With Black Friday upon us this week, the blockbusters have finally kicked in — will Taylor Swift and One Direction make a dent in the numbers? Album sales ticked down another notch this week to down 12 percent year-over-year (as opposed to last week, when they were down 13 percent). Track sales, however, remain stuck, down 13 percent from the previous year.
COULD ONE DIRECTION FINALLY MEAN “DOWN”?: After three weeks of Swift dominance, One Direction’s Four hits Number One with 387,000 sales, making it the year’s second-biggest debut. But buried within this happy holiday news is a darker trend. The previous One Direction album, last year’s Midnight Memories, sold 546,000,copies and Billboard‘s retail experts had predicted a debut week total of 420,000. Maybe One Direction is preparing to pass the boy-band baton to 5 Seconds of Summer — conspicuously, 1D has zero singles on the Digital Songs chart or iTunes’ Top Songs.

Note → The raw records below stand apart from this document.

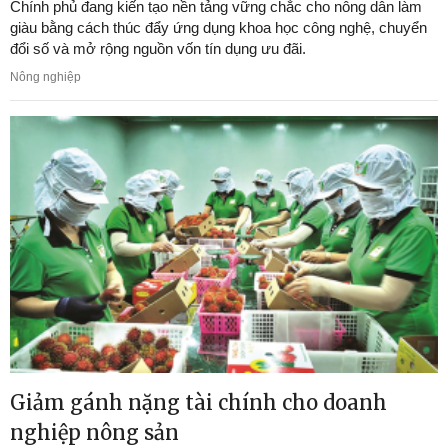
Chính phủ đang kiến tạo nền tảng vững chắc cho nông dân làm
giàu bằng cách thúc đẩy ứng dụng khoa học công nghệ, chuyển
đổi số và mở rộng nguồn vốn tín dụng ưu đãi.
Nông nghiệp
Giảm gánh nặng tài chính cho doanh
nghiệp nông sản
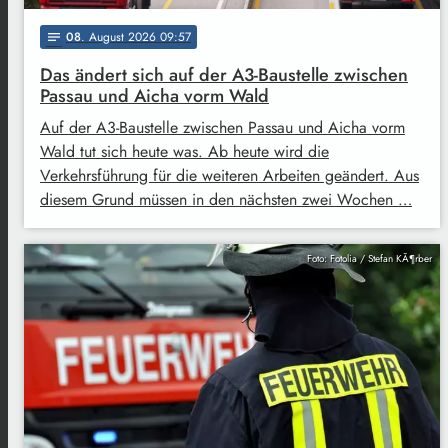
08
. August 2026 09:57
notes
Das ändert sich auf der A3-Baustelle zwischen
Passau und Aicha vorm Wald
Auf der A3-Baustelle zwischen Passau und Aicha vorm
Wald tut sich heute was. Ab heute wird die
Verkehrsführung für die weiteren Arbeiten geändert. Aus
diesem Grund müssen in den nächsten zwei Wochen …
Foto: Fotolia / Stefan KÃ¶rber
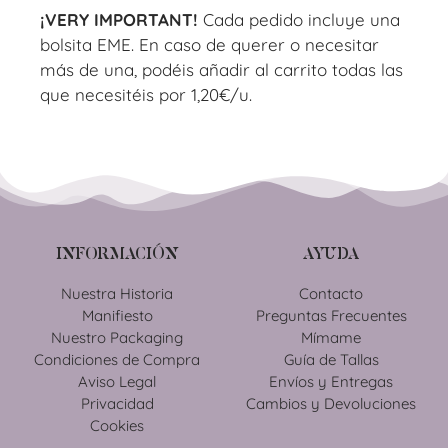
¡VERY IMPORTANT!
Cada pedido incluye una
bolsita EME. En caso de querer o necesitar
más de una, podéis añadir al carrito todas las
que necesitéis por 1,20€/u.
INFORMACIÓN
AYUDA
Nuestra Historia
Contacto
Manifiesto
Preguntas Frecuentes
Nuestro Packaging
Mímame
Condiciones de Compra
Guía de Tallas
Aviso Legal
Envíos y Entregas
Privacidad
Cambios y Devoluciones
Cookies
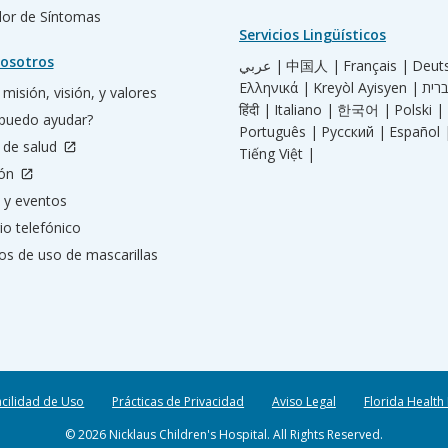
ador de Síntomas
Servicios Lingüísticos
osotros
عربي |
中国人 |
Français |
Deut
Ελληνικά |
Kreyòl Ayisyen |
misión, visión, y valores
हिंदी |
Italiano |
한국어 |
Polski |
puedo ayudar?
Português |
Русский |
Español 
 de salud
Tiếng Việt |
ión
 y eventos
io telefónico
os de uso de mascarillas
acilidad de Uso
Prácticas de Privacidad
Aviso Legal
Florida Health
© 2026 Nicklaus Children's Hospital. All Rights Reserved.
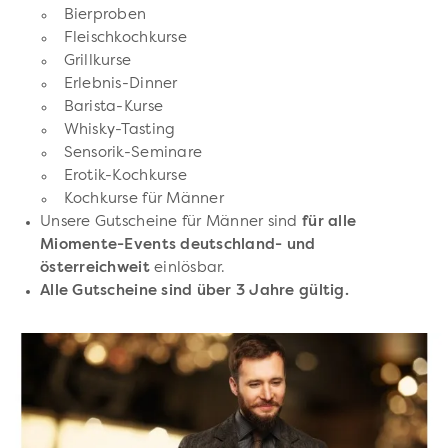
Bierproben
Fleischkochkurse
Grillkurse
Erlebnis-Dinner
Barista-Kurse
Whisky-Tasting
Sensorik-Seminare
Erotik-Kochkurse
Kochkurse für Männer
Unsere Gutscheine für Männer sind
für alle
Miomente-Events deutschland- und
österreichweit
einlösbar.
Alle Gutscheine sind über 3 Jahre gültig.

WHY IS “JULIO, GET THE STRETCH!” NOT A RINGTONE ALREADY?: Rather than concentrating on the depressing return of post-grunge to the album charts (Nickelback‘s No Fixed Address sold 80,000 copies and made its debut at Number Four), I’d like to direct your attention to the welcome return of Seventies-style funk to the singles charts. “Uptown Funk,” in which bandleader Mark Ronson and pop star Bruno Mars channel Kool and the Gang and Tower of Power, jumps from Number 18 to Number Three on the Digital Songs chart, selling 111,000 copies (an increase of 107 percent). Somebody timed this surge perfectly — the video posted on Vevo last week, days before Mars and Ronson performed it on “Saturday Night Live.” It has nearly 6 million views.
TAYLOR SWIFT WATCH: “What’s with the slew of Taylor Swift articles lately?” asks a friend. Well, in addition to being 2014’s biggest pop star by far, she makes irresistible moves for us music-business reporters, pulling her catalog from Spotify and declaring repeatedly that music shouldn’t be free. Would free Spotify streaming have cannibalized her album sales? It’s hard to say. The album has sold more than 2.21 million copies so far, making it the year’s biggest-selling album, although last year’s Frozen soundtrack has sold 3.27 million in 2014. But Swift may want to think about recharging 1989 with a splashy Spotify return; the album loses 32 percent in sales and drops to Number Two.